Date of Graduation

5-2017

Document Type

Thesis

Degree Name

Bachelor of Science in Chemical Engineering

Degree Level

Undergraduate

Department

Chemical Engineering

Advisor

Thoma, Greg

Reader

Hestekin, Jamie

Abstract

Climate change is a result of greenhouse gases released into the atmosphere. These changes are expected to cause extreme weather conditions, including severe storms. Large amounts of rain will fall in shorter periods of time, leading to heavy runoff, and increasing the severity of drought conditions within the soil (Zeglin et al. 2013).

Native grasslands occupy almost a quarter of the earth’s land surface and are valuable ecological resources. They contain soils with high concentrations of organic matter and play a key role in mitigating greenhouse gas emissions through carbon sequestration. There are a variety of grassland management techniques including annual burning, patch burning, and cattle grazing. These management techniques can be beneficial for ecosystems, but can also alter soil compositions (Jerome et al. 2014). Microbial communities in the soil influence many ecosystem processes such as nutrient acquisition, carbon and nitrogen cycling, and soil formation (Heijden et al. 2008).
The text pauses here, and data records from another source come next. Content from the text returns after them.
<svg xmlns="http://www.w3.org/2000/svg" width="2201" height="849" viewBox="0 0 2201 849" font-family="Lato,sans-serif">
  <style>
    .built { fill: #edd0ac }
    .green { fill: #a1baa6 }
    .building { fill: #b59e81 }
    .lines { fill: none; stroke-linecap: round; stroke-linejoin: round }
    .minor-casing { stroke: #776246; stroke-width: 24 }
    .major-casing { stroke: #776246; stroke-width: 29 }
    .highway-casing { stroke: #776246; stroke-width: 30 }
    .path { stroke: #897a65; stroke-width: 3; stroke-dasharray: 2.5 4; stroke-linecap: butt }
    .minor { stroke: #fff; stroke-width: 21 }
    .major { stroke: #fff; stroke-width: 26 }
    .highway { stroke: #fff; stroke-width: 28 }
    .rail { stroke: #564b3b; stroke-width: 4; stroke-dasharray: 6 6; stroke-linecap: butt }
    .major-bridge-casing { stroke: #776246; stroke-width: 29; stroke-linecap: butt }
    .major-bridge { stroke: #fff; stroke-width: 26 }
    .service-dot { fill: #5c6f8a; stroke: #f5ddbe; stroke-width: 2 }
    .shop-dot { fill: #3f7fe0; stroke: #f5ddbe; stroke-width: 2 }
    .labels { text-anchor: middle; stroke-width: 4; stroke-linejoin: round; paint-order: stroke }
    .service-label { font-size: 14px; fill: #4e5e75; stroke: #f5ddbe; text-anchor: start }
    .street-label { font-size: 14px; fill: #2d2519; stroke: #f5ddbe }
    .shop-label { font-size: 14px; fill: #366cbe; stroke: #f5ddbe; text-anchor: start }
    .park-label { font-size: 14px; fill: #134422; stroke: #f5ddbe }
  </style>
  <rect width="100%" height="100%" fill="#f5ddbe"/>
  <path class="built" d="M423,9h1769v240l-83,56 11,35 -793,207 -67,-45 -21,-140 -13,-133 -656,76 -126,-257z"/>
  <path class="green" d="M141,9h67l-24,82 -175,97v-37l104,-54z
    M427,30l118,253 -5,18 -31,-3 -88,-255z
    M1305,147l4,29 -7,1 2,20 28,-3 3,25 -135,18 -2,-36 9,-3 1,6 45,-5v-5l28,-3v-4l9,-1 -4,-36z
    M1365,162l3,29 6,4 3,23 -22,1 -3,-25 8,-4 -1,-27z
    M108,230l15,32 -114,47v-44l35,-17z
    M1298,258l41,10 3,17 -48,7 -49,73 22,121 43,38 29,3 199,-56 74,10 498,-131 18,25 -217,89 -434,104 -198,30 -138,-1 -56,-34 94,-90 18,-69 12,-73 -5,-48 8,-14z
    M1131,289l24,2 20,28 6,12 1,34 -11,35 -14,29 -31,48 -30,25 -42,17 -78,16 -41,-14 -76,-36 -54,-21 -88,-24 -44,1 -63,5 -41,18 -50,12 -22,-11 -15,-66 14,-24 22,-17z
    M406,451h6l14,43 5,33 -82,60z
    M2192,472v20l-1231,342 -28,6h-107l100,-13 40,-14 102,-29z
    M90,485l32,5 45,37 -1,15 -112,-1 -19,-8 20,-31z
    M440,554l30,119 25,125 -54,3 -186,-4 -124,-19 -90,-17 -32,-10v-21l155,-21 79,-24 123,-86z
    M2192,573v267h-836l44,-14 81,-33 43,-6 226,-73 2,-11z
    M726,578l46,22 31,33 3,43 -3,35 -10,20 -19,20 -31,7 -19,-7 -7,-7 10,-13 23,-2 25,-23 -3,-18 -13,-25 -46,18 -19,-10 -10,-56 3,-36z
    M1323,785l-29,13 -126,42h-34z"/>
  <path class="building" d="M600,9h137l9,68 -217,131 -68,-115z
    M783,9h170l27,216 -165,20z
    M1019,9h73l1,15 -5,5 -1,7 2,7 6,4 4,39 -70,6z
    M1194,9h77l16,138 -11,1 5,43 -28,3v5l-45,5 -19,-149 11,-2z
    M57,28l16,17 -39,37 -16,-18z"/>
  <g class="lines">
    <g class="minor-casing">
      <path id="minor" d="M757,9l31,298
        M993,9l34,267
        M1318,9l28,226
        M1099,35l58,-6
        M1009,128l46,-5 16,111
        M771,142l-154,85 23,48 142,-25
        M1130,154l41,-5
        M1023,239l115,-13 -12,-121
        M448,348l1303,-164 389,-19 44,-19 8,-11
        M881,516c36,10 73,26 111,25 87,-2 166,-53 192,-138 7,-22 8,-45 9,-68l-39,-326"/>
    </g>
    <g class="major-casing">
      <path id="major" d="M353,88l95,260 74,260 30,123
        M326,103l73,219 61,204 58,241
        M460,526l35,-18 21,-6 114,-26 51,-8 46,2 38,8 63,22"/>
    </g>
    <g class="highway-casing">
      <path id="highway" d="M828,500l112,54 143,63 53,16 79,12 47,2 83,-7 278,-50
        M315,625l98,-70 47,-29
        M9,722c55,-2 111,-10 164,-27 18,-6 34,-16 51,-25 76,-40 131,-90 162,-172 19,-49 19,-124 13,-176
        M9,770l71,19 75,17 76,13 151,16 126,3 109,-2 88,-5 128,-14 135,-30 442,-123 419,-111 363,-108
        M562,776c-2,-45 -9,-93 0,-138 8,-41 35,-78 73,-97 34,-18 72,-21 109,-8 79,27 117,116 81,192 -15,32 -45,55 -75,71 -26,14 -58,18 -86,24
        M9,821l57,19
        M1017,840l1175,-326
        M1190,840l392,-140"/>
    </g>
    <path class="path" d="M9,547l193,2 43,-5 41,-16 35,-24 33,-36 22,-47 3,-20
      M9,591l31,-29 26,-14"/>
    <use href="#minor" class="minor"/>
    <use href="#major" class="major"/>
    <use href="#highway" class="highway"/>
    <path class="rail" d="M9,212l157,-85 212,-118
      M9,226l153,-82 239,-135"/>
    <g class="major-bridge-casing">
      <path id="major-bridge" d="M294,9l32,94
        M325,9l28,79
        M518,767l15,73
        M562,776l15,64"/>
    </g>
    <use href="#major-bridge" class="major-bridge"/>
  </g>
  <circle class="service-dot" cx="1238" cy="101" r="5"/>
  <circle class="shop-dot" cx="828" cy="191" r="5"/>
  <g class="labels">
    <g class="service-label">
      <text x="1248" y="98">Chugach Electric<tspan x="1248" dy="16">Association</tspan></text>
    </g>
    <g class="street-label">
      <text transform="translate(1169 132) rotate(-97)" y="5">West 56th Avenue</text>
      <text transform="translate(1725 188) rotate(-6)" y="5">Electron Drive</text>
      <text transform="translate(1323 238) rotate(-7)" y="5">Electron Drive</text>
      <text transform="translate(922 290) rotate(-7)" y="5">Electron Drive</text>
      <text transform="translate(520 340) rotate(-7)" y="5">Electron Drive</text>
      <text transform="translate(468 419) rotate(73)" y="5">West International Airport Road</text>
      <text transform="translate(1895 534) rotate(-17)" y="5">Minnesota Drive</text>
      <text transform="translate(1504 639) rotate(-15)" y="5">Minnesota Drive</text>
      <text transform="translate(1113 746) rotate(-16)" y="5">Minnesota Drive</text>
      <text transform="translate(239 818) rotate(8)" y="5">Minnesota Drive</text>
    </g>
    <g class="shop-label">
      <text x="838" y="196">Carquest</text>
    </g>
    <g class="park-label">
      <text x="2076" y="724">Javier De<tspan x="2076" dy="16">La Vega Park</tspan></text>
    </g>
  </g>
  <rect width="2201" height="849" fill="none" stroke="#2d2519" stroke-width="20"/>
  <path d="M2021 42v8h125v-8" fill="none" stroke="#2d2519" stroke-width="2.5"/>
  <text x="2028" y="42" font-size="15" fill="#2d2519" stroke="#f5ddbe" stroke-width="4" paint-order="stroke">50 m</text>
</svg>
Changes in precipitation patterns can effect microbes in these grasslands by causing shifts in community composition, and changes in nutrient cycling and decomposition processes. Many microbial activities can be directly correlated with water availability, and drought conditions may be detrimental to these grazed grassland ecosystems (Gray et al. 2011). Summer months and differences in time lead to changes in temperatures and rainfall patters, similarly having the potential to alter activity and structure of microbial communities.
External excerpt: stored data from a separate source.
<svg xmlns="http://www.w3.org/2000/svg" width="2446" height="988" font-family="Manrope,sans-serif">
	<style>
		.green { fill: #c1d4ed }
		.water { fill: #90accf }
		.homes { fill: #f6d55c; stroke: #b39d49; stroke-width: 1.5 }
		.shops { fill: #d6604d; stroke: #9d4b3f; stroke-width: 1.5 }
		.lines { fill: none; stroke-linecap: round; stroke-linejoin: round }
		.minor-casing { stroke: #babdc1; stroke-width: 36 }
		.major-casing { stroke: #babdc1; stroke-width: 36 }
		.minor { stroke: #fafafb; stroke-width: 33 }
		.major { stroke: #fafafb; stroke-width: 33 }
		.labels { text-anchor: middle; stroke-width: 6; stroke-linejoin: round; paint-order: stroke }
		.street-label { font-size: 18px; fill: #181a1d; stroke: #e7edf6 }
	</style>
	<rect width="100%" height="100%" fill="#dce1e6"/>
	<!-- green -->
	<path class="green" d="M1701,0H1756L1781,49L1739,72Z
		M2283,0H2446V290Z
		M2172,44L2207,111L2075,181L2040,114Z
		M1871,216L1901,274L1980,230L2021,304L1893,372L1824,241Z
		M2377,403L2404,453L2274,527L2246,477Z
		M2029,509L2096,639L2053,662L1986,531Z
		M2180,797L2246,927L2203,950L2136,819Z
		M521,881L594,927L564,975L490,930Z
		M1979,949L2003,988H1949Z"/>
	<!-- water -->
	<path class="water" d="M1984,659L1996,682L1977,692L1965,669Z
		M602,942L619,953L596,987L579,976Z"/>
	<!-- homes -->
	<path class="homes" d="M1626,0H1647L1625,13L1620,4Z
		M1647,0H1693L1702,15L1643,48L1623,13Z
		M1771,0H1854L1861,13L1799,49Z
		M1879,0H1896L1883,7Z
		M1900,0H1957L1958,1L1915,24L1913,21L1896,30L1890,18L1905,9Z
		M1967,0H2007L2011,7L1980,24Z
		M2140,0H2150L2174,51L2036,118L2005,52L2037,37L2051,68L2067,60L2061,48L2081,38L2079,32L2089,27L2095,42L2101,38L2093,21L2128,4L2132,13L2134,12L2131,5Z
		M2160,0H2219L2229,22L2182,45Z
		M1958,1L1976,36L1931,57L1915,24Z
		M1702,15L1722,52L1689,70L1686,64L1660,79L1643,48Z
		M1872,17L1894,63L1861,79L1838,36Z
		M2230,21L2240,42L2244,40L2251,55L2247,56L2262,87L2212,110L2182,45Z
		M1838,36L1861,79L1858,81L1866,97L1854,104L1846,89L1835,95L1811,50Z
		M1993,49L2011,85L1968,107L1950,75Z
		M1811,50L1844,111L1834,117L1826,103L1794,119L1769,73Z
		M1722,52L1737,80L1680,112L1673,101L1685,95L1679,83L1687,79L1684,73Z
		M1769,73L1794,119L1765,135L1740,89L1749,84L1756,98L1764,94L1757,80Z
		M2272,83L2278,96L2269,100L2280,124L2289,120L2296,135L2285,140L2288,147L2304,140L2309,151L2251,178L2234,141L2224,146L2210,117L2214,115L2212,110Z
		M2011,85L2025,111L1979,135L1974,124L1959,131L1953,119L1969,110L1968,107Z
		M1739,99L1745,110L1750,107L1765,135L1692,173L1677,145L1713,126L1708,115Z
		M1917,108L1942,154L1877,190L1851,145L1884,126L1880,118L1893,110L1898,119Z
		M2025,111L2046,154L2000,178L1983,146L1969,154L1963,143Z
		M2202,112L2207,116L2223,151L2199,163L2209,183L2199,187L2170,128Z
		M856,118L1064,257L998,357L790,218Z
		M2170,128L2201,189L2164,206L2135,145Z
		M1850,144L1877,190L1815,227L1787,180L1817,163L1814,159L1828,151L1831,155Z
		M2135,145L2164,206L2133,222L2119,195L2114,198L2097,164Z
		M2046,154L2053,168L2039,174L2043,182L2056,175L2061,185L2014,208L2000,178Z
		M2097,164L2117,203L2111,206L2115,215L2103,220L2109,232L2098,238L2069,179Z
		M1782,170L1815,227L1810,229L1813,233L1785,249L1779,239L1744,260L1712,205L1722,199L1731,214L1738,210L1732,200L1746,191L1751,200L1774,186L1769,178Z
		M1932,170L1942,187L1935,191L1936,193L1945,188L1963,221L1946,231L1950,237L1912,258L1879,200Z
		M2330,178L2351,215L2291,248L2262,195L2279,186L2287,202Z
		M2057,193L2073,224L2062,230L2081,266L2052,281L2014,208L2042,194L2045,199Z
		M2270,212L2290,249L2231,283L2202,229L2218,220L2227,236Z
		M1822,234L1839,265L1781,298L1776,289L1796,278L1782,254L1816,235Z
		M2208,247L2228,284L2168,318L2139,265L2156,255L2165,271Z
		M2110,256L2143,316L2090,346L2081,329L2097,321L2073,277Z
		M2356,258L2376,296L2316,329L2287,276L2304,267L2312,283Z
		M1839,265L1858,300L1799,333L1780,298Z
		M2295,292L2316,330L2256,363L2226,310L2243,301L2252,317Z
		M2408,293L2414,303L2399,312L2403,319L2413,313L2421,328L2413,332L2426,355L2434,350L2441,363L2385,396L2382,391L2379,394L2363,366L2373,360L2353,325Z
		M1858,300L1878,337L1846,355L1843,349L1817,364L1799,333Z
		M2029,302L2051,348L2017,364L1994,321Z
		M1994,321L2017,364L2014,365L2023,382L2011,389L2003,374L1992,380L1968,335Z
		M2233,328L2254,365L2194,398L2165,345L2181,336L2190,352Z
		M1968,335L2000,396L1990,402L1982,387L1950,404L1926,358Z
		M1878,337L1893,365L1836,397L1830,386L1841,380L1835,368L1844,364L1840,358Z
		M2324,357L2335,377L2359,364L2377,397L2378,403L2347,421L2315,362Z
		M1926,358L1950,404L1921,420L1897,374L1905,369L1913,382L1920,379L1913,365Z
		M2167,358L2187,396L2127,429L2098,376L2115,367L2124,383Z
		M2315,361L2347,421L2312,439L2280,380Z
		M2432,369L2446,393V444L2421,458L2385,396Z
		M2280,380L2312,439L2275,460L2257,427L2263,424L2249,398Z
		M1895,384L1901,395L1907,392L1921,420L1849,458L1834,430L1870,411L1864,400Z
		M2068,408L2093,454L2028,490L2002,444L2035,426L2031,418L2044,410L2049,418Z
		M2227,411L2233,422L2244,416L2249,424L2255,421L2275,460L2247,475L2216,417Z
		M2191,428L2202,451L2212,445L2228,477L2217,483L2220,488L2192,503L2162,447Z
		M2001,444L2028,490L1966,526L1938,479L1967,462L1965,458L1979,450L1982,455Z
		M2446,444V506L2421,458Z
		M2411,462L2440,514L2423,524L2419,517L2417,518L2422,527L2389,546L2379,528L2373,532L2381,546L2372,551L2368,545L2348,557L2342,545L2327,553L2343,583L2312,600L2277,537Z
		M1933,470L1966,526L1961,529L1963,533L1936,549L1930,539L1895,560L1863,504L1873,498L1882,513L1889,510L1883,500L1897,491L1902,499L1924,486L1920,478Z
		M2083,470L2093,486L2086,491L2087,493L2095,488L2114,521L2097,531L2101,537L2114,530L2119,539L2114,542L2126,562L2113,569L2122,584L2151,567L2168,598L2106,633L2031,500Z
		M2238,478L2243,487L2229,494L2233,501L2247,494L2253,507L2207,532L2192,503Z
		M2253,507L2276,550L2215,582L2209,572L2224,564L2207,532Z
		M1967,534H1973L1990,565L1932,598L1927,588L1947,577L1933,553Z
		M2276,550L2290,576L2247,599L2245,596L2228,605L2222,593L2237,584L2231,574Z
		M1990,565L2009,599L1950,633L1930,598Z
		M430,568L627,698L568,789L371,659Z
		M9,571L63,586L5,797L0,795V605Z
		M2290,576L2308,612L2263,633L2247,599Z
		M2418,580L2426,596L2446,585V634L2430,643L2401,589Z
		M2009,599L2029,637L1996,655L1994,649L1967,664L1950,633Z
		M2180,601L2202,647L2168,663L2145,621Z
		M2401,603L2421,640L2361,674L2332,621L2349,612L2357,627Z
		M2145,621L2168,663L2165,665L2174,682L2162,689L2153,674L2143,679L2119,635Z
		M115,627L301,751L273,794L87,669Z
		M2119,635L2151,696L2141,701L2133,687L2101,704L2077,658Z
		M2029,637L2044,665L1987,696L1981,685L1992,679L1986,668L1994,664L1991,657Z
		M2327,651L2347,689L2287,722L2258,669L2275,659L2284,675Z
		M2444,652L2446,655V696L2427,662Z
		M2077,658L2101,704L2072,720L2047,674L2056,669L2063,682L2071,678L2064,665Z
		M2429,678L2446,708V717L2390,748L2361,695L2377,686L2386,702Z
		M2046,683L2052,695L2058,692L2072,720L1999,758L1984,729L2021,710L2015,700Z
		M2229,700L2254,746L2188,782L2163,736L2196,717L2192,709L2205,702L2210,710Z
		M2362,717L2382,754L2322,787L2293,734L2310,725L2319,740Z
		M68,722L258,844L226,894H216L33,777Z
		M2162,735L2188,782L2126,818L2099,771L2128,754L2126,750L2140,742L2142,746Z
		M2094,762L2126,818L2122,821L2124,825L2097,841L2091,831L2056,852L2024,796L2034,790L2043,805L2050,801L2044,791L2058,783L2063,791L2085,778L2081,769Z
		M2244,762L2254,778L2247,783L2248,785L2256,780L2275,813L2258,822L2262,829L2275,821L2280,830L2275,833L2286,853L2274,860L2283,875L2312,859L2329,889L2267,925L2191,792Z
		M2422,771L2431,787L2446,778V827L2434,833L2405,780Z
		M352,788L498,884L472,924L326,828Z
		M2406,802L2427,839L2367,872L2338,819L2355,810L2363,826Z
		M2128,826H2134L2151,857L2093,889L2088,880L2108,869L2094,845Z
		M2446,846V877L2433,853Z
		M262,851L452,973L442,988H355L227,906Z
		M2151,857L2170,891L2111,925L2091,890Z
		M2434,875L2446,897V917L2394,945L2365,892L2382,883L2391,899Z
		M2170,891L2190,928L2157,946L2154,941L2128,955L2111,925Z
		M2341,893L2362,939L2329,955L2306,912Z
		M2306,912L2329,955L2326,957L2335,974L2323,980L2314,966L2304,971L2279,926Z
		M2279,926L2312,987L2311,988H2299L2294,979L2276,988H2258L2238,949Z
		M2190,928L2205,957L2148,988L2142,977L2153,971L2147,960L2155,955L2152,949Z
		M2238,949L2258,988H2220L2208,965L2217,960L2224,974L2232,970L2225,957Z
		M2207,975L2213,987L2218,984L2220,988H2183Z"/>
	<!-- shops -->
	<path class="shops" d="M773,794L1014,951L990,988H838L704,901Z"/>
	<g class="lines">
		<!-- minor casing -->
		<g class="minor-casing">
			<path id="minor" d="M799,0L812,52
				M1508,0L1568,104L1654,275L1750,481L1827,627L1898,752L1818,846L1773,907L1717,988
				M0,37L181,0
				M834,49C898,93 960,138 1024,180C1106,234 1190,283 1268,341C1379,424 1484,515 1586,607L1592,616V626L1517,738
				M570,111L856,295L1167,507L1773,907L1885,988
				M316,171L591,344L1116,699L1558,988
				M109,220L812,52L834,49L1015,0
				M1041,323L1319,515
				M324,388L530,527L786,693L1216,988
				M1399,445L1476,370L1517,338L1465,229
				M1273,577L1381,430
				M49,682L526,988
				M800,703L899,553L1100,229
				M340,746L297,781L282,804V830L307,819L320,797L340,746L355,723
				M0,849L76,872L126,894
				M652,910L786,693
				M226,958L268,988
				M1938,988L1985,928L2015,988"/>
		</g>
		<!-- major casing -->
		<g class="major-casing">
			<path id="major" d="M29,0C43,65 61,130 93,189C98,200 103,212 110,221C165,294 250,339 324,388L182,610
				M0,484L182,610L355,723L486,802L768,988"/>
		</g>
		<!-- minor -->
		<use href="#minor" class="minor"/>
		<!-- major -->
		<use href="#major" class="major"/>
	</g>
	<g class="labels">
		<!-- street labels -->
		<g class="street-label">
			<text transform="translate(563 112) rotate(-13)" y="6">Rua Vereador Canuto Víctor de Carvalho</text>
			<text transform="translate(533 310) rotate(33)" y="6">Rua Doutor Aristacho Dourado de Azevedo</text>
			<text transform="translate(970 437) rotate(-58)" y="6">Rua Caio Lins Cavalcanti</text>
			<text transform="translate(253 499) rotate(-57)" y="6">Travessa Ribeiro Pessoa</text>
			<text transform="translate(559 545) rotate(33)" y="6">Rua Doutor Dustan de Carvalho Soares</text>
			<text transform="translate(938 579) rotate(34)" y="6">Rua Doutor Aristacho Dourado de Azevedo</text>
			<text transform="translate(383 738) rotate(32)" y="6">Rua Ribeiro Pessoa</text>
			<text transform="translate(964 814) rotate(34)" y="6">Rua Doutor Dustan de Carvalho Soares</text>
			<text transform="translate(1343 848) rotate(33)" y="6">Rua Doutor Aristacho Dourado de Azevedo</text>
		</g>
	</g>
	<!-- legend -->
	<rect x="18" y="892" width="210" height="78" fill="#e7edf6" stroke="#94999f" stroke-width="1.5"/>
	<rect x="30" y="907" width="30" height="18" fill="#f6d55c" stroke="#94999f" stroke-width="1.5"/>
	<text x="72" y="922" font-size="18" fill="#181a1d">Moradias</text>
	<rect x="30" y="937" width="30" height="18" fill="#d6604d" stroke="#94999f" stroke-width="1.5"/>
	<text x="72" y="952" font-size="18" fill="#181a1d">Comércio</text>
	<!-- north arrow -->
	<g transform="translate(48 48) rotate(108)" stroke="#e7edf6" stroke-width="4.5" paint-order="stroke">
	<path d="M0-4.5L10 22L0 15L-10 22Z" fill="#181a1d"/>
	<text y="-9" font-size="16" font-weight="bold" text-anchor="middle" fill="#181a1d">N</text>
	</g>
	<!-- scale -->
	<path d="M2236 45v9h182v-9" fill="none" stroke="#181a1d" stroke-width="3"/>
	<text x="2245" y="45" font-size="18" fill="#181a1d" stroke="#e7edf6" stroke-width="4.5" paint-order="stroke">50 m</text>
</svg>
This study was conducted at the Konza Prairie Biological Station in eastern Kansas, USA. Soil samples were collected to compare June versus July and moist versus dry treatments. Findings from this study concluded that seasonal changes through June and July alter microbial communities in Konza Prairie soil. Total PLFA concentrations significantly increased, with the largest increase occurring in fungi. This change caused a decrease in relative abundance of gram positive and gram negative bacteria, and also an increase in the ratio of fungi to bacteria. Drought conditions caused no significant change in microbial communities, suggesting the microbes in the soil have a high tolerance for lack of moisture.